任务说明 |
返回下方股票分析代码中从“# 对数据进行样条插值”到“revenue_series = interpolated_revenue.reshape(-1, 1)”之间的原文，首尾两处都包括在内，一字不改。

In [6]:
from sklearn.linear_model import Ridge
from sklearn.model_selection import GridSearchCV
from sklearn.impute import SimpleImputer
from stockPublicFunction import *
from sklearn.experimental import enable_hist_gradient_boosting
from sklearn.ensemble import HistGradientBoostingRegressor, HistGradientBoostingClassifier
from sklearn.model_selection import train_test_split, GridSearchCV
from sklearn.metrics import mean_squared_error, accuracy_score

In [7]:
def analyze_stock(stock_name, stock_code, stock_type, revenue_per_share_yoy, price_data, revenue_per_share,
                  PB, revenue_t3m_avg, revenue_t3m_yoy, majority_shareholders_share_ratio, total_shareholders_count,
                  latest_close_price):
    """分析股票数据"""

    # 创建有效数据列表
    valid_data = [
        (revenue, price, rev_per_share)
        for revenue, price, rev_per_share in zip(revenue_t3m_yoy, price_data, revenue_per_share)
        if None not in (revenue, price, rev_per_share) and not (np.isnan(revenue) or np.isnan(price) or np.isnan(rev_per_share))
    ]

    if not valid_data:
        return None

    # 解包有效数据
    valid_revenue, valid_price, valid_rev_per_share = zip(*valid_data)

    # 对数据进行样条插值
    interpolated_revenue = spline_interpolation(np.array(valid_revenue))
    interpolated_price = spline_interpolation(np.array(valid_price))
    interpolated_rev_per_share = spline_interpolation(np.array(valid_rev_per_share))

    # 准备时间序列数据
    price_series = interpolated_price.reshape(-1, 1)
    revenue_series = interpolated_revenue.reshape(-1, 1)
    rev_per_share_series = interpolated_rev_per_share.reshape(-1, 1)

    # 设置权重：对负的营收可赋予更高的负权重
    revenue_weights = np.where(revenue_series < 0, 2.0, 1.0)

数据集摘录 |

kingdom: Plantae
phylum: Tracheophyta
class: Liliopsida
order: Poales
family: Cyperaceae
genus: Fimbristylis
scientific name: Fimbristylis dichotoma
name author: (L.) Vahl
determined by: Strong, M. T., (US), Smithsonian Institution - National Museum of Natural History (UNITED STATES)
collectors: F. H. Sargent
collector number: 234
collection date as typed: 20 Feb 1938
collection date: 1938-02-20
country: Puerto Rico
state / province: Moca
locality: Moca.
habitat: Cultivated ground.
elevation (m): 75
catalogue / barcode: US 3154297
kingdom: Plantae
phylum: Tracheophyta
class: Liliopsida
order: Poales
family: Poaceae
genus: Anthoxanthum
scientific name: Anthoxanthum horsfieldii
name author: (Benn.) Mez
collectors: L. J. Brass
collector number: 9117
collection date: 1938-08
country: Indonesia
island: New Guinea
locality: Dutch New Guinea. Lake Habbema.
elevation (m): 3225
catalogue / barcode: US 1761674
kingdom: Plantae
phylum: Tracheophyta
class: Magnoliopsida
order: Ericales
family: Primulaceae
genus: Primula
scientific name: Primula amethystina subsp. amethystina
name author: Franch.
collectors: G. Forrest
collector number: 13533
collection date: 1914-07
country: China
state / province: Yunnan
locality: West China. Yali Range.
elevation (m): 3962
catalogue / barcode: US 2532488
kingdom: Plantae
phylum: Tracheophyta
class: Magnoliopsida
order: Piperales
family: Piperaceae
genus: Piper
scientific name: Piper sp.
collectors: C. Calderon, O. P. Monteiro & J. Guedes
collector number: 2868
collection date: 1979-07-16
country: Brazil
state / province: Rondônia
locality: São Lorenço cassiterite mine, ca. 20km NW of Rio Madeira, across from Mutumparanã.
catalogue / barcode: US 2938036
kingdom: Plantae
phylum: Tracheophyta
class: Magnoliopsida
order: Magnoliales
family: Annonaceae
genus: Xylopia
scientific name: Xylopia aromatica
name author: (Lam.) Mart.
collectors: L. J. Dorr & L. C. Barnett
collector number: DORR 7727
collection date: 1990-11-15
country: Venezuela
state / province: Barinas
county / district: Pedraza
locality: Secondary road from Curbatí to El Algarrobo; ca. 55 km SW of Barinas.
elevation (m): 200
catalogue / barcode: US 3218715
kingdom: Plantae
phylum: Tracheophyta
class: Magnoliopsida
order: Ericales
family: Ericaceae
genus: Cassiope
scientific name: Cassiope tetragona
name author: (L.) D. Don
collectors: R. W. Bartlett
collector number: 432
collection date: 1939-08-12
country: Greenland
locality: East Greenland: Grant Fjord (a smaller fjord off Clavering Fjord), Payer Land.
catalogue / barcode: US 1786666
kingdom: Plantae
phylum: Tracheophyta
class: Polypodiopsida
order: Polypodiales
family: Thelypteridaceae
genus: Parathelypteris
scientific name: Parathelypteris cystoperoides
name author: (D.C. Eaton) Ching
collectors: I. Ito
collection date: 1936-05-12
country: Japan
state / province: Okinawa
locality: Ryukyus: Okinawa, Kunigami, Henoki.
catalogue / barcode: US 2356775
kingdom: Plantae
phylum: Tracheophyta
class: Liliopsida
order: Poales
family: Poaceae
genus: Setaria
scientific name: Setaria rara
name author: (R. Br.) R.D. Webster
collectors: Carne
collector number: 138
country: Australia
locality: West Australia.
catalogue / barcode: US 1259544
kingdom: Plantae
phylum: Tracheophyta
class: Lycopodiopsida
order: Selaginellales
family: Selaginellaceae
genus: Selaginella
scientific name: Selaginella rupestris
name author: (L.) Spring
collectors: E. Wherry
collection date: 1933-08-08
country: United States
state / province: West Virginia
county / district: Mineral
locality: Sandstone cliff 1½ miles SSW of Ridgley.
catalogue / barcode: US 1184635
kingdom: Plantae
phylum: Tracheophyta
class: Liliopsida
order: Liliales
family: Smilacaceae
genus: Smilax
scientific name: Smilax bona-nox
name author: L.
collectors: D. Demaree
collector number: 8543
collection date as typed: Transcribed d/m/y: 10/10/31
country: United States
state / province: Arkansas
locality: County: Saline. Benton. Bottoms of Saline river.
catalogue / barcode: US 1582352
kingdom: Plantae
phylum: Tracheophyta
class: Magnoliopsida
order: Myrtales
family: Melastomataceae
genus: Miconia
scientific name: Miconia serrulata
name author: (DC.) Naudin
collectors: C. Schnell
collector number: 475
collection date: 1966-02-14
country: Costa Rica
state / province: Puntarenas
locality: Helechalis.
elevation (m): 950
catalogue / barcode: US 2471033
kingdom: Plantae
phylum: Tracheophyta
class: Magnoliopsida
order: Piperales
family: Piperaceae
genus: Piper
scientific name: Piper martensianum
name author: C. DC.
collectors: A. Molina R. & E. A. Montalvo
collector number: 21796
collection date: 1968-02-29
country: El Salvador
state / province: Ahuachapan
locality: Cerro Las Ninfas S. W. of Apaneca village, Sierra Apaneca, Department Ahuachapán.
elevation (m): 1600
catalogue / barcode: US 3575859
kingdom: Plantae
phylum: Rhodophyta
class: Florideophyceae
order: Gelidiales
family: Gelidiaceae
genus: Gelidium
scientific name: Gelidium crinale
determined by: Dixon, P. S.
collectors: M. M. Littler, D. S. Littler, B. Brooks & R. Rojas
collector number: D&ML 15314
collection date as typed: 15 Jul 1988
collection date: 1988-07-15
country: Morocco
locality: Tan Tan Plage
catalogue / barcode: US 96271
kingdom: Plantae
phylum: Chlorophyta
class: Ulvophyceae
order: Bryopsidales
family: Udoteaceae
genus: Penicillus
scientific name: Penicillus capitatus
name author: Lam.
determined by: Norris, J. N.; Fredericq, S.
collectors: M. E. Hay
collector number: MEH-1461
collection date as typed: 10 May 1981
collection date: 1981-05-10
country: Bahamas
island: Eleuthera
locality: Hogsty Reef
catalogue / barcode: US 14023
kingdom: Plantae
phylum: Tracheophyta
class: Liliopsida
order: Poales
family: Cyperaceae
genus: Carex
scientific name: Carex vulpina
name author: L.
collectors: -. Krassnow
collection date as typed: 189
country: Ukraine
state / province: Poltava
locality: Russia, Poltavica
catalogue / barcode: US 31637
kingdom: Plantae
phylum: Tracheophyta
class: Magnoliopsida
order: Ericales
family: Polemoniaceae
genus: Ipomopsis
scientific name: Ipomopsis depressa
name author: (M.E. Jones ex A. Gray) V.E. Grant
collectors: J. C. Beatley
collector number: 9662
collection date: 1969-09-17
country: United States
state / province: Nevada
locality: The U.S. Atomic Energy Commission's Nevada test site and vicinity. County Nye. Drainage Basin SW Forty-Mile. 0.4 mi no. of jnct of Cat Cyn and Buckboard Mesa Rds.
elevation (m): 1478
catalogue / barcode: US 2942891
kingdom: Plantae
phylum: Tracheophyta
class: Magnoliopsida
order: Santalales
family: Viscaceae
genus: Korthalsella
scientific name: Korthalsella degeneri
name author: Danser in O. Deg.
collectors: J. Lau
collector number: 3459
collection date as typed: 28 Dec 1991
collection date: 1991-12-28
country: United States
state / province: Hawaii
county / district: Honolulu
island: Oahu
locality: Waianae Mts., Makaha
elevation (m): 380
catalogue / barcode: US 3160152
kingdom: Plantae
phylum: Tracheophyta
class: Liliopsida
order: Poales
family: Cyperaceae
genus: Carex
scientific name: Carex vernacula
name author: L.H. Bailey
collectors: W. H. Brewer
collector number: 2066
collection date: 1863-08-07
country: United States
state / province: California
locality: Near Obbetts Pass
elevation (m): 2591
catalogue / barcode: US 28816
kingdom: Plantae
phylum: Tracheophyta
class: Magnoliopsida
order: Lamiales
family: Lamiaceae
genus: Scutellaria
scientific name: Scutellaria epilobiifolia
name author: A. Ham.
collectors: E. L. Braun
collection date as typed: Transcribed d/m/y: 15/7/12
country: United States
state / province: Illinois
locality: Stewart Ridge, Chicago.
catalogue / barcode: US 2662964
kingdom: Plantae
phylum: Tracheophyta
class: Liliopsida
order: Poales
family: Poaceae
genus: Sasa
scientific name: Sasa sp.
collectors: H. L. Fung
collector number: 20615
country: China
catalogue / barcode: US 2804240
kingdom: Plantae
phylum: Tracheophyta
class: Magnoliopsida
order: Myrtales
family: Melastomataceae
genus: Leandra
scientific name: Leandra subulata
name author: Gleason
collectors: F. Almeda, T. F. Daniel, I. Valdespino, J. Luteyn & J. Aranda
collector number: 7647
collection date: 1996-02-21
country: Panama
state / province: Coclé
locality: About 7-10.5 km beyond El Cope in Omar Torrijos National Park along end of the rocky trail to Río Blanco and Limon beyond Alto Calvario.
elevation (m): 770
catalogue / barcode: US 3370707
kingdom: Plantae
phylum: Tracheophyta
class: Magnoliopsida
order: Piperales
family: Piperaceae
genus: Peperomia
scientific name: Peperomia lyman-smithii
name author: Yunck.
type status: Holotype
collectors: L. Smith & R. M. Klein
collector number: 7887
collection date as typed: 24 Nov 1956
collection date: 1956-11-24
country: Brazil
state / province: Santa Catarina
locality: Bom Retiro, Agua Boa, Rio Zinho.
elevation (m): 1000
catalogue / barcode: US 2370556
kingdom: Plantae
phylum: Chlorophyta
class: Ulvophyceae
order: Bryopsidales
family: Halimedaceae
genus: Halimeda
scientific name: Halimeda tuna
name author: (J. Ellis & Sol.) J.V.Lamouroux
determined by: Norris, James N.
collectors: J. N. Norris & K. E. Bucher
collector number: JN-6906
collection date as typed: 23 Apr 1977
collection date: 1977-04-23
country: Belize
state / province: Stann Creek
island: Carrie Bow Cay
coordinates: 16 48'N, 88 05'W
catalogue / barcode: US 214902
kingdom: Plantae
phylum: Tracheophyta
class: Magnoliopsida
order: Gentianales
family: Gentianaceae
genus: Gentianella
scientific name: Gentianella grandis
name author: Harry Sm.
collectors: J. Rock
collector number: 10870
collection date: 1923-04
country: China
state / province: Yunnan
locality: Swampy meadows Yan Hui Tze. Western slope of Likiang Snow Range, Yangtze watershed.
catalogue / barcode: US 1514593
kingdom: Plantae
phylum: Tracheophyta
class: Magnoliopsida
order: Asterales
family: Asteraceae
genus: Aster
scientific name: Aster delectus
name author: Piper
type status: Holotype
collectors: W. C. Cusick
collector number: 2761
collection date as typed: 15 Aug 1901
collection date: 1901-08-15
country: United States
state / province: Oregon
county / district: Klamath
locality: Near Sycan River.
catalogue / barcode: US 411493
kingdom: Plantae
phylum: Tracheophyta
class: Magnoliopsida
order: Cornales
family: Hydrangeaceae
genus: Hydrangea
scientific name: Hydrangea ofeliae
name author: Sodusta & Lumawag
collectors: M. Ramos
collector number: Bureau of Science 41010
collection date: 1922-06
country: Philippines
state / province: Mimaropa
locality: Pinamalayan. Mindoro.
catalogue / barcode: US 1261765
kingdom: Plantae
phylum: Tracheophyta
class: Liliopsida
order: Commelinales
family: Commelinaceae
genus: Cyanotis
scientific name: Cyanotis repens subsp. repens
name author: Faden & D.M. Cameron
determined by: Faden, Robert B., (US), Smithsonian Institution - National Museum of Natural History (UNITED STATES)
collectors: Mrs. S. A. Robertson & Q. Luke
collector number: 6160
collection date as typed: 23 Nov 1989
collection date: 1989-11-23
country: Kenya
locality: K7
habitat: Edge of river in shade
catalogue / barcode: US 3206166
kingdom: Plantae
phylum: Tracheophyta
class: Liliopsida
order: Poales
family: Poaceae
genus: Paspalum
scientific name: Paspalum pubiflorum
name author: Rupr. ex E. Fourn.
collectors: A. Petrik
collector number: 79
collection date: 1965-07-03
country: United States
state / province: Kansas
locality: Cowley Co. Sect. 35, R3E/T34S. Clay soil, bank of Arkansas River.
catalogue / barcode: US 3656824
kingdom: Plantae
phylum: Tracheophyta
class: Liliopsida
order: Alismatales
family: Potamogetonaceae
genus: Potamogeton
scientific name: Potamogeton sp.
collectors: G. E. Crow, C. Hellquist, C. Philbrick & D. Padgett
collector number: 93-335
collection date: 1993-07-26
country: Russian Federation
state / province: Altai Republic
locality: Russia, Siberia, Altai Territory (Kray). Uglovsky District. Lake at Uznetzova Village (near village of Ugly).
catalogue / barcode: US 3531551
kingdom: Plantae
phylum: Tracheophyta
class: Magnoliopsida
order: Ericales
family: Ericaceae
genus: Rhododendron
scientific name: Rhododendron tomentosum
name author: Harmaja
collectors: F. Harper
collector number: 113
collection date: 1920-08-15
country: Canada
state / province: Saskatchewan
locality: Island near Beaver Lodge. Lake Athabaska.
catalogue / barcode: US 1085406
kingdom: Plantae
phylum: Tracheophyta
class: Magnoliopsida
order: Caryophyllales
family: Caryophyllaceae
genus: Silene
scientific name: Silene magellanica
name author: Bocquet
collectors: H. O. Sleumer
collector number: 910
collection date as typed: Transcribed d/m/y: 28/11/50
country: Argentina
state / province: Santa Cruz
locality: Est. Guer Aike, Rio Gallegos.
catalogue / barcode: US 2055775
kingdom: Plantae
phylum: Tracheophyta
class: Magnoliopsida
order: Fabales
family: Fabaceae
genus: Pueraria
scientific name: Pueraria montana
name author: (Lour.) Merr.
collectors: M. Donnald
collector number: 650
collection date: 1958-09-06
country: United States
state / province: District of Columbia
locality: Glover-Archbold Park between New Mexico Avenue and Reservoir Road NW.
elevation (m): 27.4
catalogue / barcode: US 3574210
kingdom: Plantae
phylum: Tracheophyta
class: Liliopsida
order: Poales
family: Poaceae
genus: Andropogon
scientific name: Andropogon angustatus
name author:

练习结果 |
# 对数据进行样条插值
    interpolated_revenue = spline_interpolation(np.array(valid_revenue))
    interpolated_price = spline_interpolation(np.array(valid_price))
    interpolated_rev_per_share = spline_interpolation(np.array(valid_rev_per_share))

    # 准备时间序列数据
    price_series = interpolated_price.reshape(-1, 1)
    revenue_series = interpolated_revenue.reshape(-1, 1)